Smart and Automated Diagnosis of COVID-19 Using Artificial Intelligence Techniques

Masoud Alajmi1,*, Osama A. Elshakankiry2, Walid El-Shafai3, Hala S. El-Sayed4, Ahmed I. Sallam5, Heba M. El-Hoseny6, Ahmed Sedik7 and Osama S. Faragallah2

1Department of Computer Engineering, College of Computers and Information Technology, Taif University, Taif, 21944, Saudi Arabia
2Department of Information Technology, College of Computers and Information Technology, Taif University, Taif, 21944, Saudi Arabia
3Department of Electronics and Electrical Communications, Faculty of Electronic Engineering, Menoufia University, Menouf, 32952, Egypt
4Department of Electrical Engineering, Faculty of Engineering, Menoufia University, Shebin El-Kom, 32511, Egypt
5Department of Computer Science and Engineering, Faculty of Electronic Engineering, Menoufia University, Menouf, 32952, Egypt
6Department of Electronics and Electrical Communication Engineering, Al-Obour High Institute for Engineering and Technology, Al-Obour, 3036, Egypt
7Department of the Robots and Intelligent Machines, Faculty of AI, Kafrelsheikh University, Egypt
*Corresponding Author: Masoud Alajmi. Email: ms.alajmi@tu.edu.sa
Received: 27 June 2021; Accepted: 24 September 2021

Abstract: Machine Learning (ML) techniques have been combined with modern technologies across medical fields to detect and diagnose many diseases. Meanwhile, given the limited and unclear statistics on the Coronavirus Disease 2019 (COVID-19), the greatest challenge for all clinicians is to find effective and accurate methods for early diagnosis of the virus at a low cost. Medical imaging has found a role in this critical task utilizing a smart technology through different image modalities for COVID-19 cases, including X-ray imaging, Computed Tomography (CT) and magnetic resonance image (MRI) that can be used for diagnosis by radiologists.
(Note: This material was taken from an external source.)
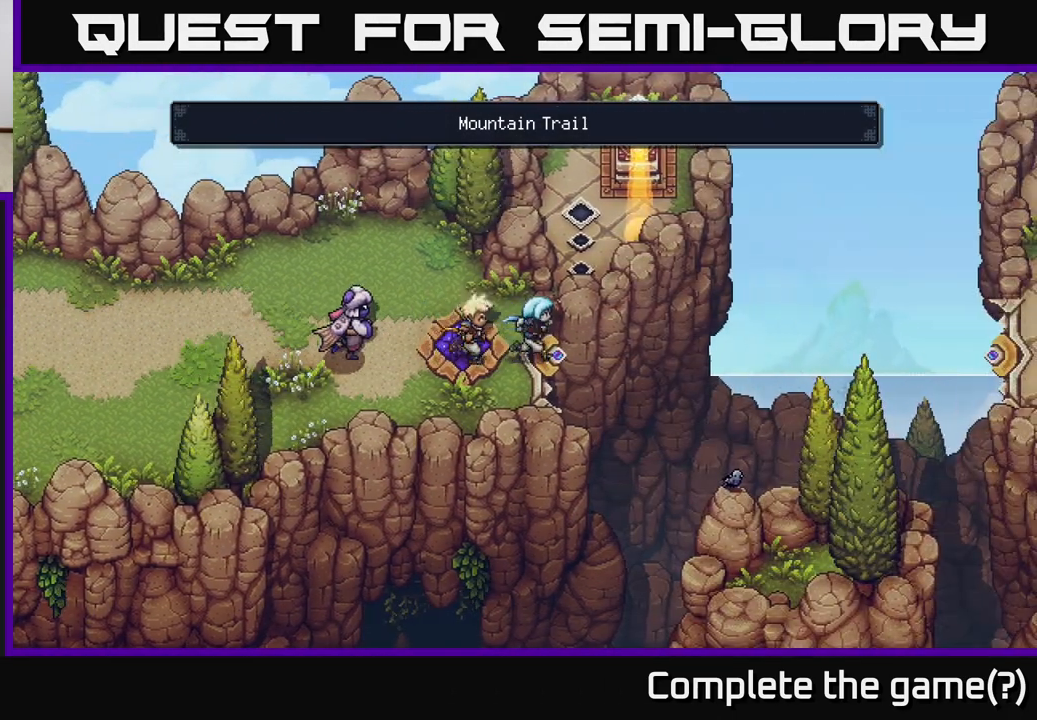
{"buttons": ["R2"], "left_stick": "center", "right_stick": "center", "events": [[67, "left_stick", "left"], [300, "left_stick", "center"], [500, "R2", "down"]]}
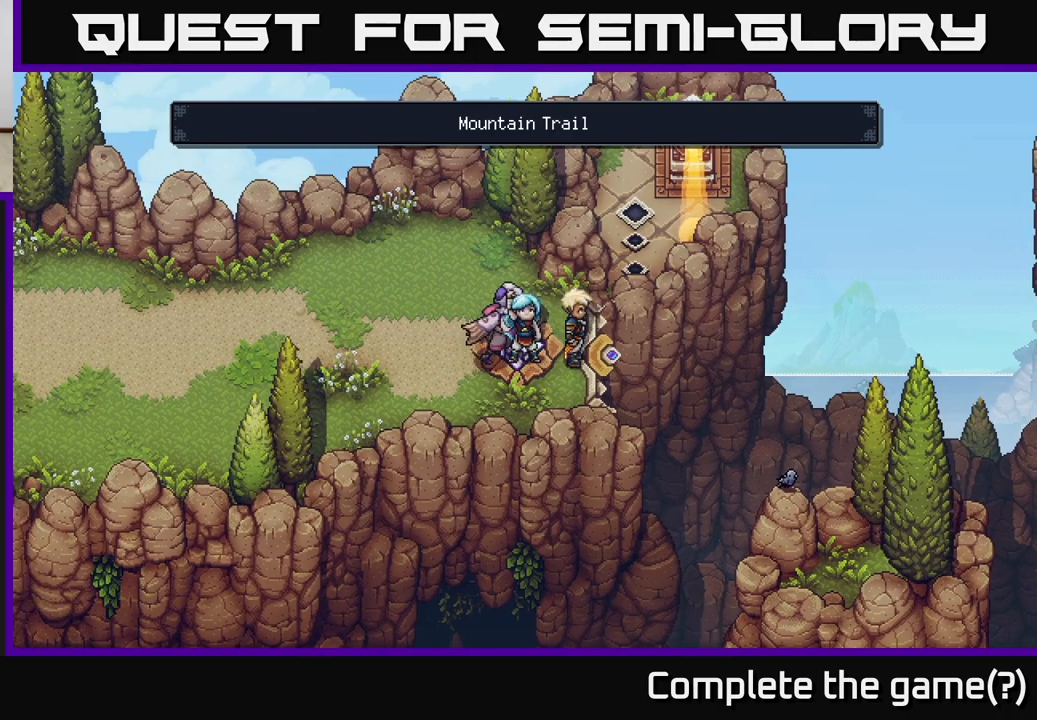
{"buttons": ["L2"], "left_stick": "center", "right_stick": "center", "events": [[300, "R2", "up"], [317, "L2", "down"]]}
This paper combines ML with imaging analysis in an artificial deep learning approach for COVID-19 detection. The proposed methodology is based on convolutional long short term memory (ConvLSTM) to diagnose COVID-19 automatically from X-ray images. The main features are extracted from regions of interest in the medical images, and an intelligent classifier is used for the classification task. The proposed model has been tested on a dataset of X-ray images for COVID-19 and normal cases to evaluate the detection performance. The ConvLSTM model has achieved the desired results with high accuracy of 91.8%, 95.7%, 97.4%, 97.7% and 97.3% at 10, 20, 30, 40 and 50 epochs that will detect COVID-19 patients and reduce the medical diagnosis workload.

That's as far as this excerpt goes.